Polly Elizabeth Ryel
Born 1961
I grew up in Fayetteville, New York, then the relatively quiet small-town suburbs of Syracuse. Being creative and making things was the cornerstone of my childhood, it was fostered, encouraged, and valued by both parents. My mother was a painter and my father had studied landscape architecture. I was fortunate to have had many nurturing
and inspiring art teachers all my years in public schools. Ellie O’Connell, the surrealist painter, was a close family friend and occasional teacher in her lovely studio/gallery made from a converted church.
I attended the Rhode Island School of Design intending to study painting and or illustration but instead declared Light Metals as my major at the end of freshman foundation, something I knew very little about. The difficulty of mastering the technical aspects of metalsmithing before being able to realize design was intriguing and the process was both frustrating and rewarding. In an attempt to add more color I experimented extensively in enameling. Many of my electives were taken in the glass department. I had some stained glass experience from high school which I was keen to expand on. Then I discovered the energy and immediacy of blowing glass and it opened
my world. It was amazing to just be around and witness the hot shop, I loved the scene. The popularity of glass as an art form was skyrocketing due in no small part to Dale Chihuly who was then the head of the Glass Dept and one of my professors. It was an exciting time, spending days working on metalsmithing and evenings in the glass department.

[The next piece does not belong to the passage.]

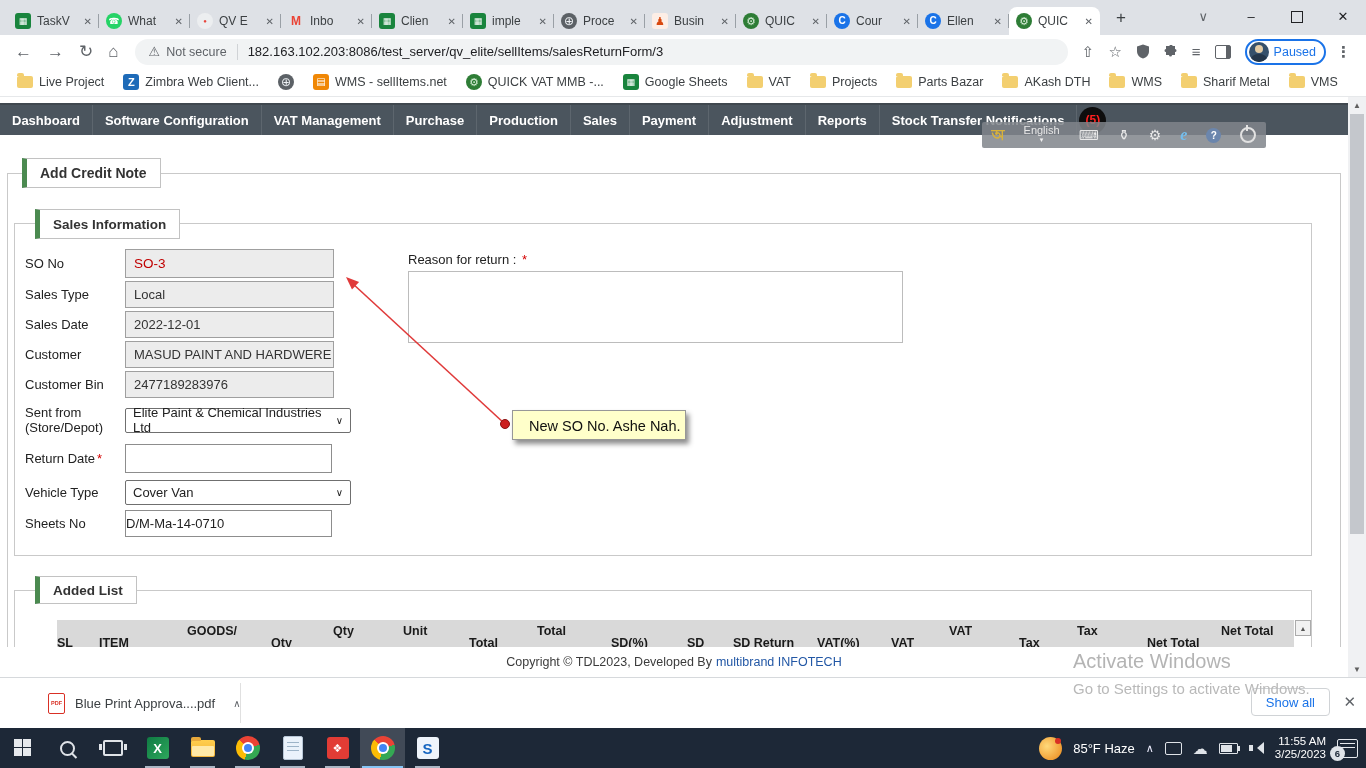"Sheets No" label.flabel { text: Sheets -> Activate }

In the summer of my junior year, I took a job teaching jewelry making at a summer camp in the western mountains of Maine. I fell in love with the state and resolved to live here. I took a job as a goldsmith/designer with Camden Jewelry Co. the fall after graduation in 1984. My husband and I own and run it to this day. My passion is working on high
karat gold pieces and gemstones.
Over the years I have gone back to painting dabbling at times, but it wasn’t until a few years ago that a serious desire developed and now I’m becoming obsessed. I enjoy being outside in every season, walking, hiking, biking, skiing, swimming, paddling, and climbing in this incredibly beautiful state. My outdoor activities are enhanced now by the search and study of light, color, and composition. I work from photos and the memory and emotions from my journeys often rushing home to capture something before the mental image and feeling fade.
I live in Lincolnville on a few acres surrounded by woods where I enjoy gardening and raising fowl. I have two grown sons; one a musician and goldsmith, the other a college student, avid outdoorsman, and a chair maker at Windsor Chairmakers.